Sure, you can get a car with just about the same amount of passenger and cargo space (think: Subaru XV Crosstrek) for a lot less than the expected $42,000-$50,000 price of the V60 wagon. But Volvos are increasingly beautiful vehicles both inside and out, and the carmaker is pioneering safety technology that it claims can prevent almost every type of accident ⏤ including a unique braking system that prevents steering into oncoming traffic or into traffic turning into your lane. The V60 will also feature safety tech to prevent drivers from backing into pedestrians, children, and passing cars, as well as one of the best higher-speed lane-keeping/active cruise control systems we’ve ever tested. Lest you think it’s all about safety, the V60’s all-wheel drive is mated to a 316-HP turbocharged, supercharged engine and offers plenty of hustle.
Not only did the new Altima get larger and quieter (at least according to Nissan), but it also packs a ton of tech, safety features, and serious horsepower. Even better, it has optional AWD. Which is great if you want a car rather than an SUV, but still need winter traction. The star, however, is the Altima’s engine: the world’s first variable compression unit, it harnesses the benefits of high compression for efficient cruising, and of low compression without fuel loss during acceleration, to produce a very impressive 248HP from a two-liter, four-cylinder displacement.
As for extras, Nissan makes connectivity, like Apple CarPlay and Android Auto, standard and includes trick functions that let you unlock and even start the car via an Android Wear/Apple Watch ⏤ pretty great if you want to work out without bringing your phone or car keys. The Altima also got safer with standard forward-collision warning and emergency braking, as well as added pedestrian-detection, rear crossing-traffic warning, lane-departure warning, and even a degree of steering correction during highway driving.
VW Atlas Cross Sport Concept
The only concept vehicle on the list but one that should be a reality in 2019. VW’s Atlas is already manufactured in Volkswagen’s Tennessee factory so the facilities are ready to go. The Cross Concept is interesting because it’s designed to run as an EV for up to 26 miles, and could do so off road, too. And in hybrid mode, the gas V-6 only juices the front wheels, while electric power runs the rear axle as needed. Our bet is that VW will modify the powertrain to run as a slow-speed hybrid (using both motor and engine) and high-speed gas model, which is the most efficient setup, but that won’t be known until late this year. And yes, if you think this spells the end of the Tiguan in North America, it may very well.

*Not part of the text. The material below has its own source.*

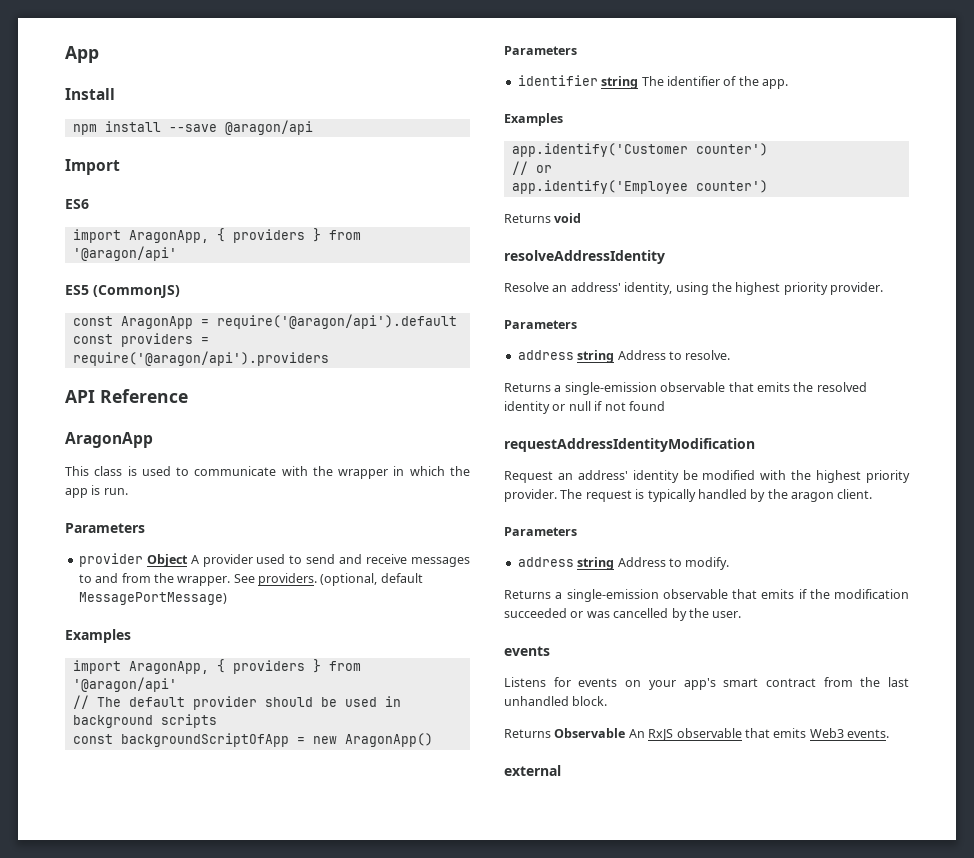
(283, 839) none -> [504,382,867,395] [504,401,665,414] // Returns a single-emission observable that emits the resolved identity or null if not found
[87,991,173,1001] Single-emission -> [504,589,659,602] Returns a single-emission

The Forester is like the best multitool in your backpack — it morphs enough to do every job you need. And the 2019 model preserves everything owners love (eight inches of ground clearance and AWD, while adding many of the updates they’ve asked for. That list starts with standard LED headlamps, which are brighter and more direct than stock HIDs from past Foresters. It also includes Android Auto/Apple CarPlay and a bevy of safety features including emergency braking and rear-brake assist ⏤ especially pertinent for parents, as it will stop the car in reverse if you fail to see an obstacle or person. Not only that, but it also has a facial-recognition camera that stores personal settings based on who sits in the driver’s seat, including seat position, climate control, and entertainment settings. Last, but not least, the new Forester is quite spacious inside, swallowing more baby carriages and groceries than most of the competition in its class.